A look back at the South African legend's time in New York City and his enduring presence in the Big Apple.

In Questlove's magnificent documentary, Summer of Soul, he captures a forgotten part of Black American music history. But in telling the tale of the 1969 Harlem Cultural Festival, the longtime musician and first-time filmmaker also captures a part of lost South African music history too.

Among the line-up of blossoming all-stars who played the Harlem festival, from a 19-year-old Stevie Wonder to a transcendent Mavis Staples, was a young Hugh Masekela. 30 years old at the time, he was riding the wave of success that came from releasing Grazing in the Grass the year before. To watch Masekela in that moment on that stage is to see him at the height of his time in New York City — a firecracker musician who entertained his audiences as much as he educated them about the political situation in his home country of South Africa.

The legacy Masekela sowed in New York City during the 1960s remains in the walls of the venues where he played, and in the dust of those that are no longer standing. It's in the records he made in studios and jazz clubs, and on the Manhattan streets where he once posed with a giant stuffed zebra for an album cover.

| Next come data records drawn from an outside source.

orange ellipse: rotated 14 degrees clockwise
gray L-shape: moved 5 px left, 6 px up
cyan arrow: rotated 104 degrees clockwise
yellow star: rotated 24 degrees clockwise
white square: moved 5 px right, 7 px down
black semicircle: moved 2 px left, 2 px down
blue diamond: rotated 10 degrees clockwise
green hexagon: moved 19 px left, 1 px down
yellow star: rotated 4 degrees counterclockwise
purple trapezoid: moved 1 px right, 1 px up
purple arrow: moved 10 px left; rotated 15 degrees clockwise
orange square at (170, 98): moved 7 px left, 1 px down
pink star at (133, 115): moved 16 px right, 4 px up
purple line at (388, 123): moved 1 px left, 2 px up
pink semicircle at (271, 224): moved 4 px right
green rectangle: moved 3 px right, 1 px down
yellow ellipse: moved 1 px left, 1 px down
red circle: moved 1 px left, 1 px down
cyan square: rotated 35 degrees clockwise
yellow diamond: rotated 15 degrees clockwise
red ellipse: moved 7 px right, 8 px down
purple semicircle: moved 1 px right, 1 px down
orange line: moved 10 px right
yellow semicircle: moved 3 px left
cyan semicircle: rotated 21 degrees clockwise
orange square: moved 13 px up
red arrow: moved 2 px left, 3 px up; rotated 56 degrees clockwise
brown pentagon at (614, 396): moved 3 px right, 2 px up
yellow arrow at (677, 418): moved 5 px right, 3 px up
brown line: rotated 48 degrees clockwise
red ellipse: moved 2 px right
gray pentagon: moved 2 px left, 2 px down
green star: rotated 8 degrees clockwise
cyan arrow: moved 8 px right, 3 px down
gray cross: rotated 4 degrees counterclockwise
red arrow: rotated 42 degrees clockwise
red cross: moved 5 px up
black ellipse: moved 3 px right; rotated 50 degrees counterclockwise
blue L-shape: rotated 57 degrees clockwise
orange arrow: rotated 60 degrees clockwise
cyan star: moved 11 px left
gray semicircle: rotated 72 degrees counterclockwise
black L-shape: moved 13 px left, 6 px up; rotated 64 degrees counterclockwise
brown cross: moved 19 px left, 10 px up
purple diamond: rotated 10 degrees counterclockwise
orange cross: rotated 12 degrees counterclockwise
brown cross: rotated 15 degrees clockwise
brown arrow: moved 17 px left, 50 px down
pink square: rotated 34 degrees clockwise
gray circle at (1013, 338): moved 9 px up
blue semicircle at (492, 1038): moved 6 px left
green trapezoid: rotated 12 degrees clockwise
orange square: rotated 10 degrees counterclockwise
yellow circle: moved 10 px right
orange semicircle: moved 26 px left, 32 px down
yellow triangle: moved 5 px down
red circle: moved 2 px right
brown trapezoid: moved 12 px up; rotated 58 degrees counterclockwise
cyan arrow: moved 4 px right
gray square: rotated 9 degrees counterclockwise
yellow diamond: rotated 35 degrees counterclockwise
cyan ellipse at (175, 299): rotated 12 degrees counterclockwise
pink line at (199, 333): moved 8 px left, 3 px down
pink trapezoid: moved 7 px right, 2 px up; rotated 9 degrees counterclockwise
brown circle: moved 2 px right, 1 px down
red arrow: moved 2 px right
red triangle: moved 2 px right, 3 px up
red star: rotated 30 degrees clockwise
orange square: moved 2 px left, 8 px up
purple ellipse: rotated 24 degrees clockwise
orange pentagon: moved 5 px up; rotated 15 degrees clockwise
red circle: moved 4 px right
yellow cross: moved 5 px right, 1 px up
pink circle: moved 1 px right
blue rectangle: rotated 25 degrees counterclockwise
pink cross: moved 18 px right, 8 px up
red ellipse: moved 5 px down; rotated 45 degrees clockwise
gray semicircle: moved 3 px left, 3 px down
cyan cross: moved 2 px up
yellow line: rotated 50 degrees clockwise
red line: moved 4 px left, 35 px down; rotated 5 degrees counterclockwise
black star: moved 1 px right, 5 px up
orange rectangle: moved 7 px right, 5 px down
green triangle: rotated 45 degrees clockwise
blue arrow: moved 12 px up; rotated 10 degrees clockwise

It's a legacy that still lives on in tangible form, too, in the Hugh Masekela Heritage Scholarship at the Manhattan School of Music.

The school is the place where Masekela received his education and met some of the people that would go on to be life-long bandmates and friends, from Larry Willis (who, as the story goes, Masekela convinced to give up opera for piano) to Morris Goldberg, Herbie Hancock and Stewart Levine, "his brother and musical compadre," as Mabusha Masekela, Bra Hugh's nephew says.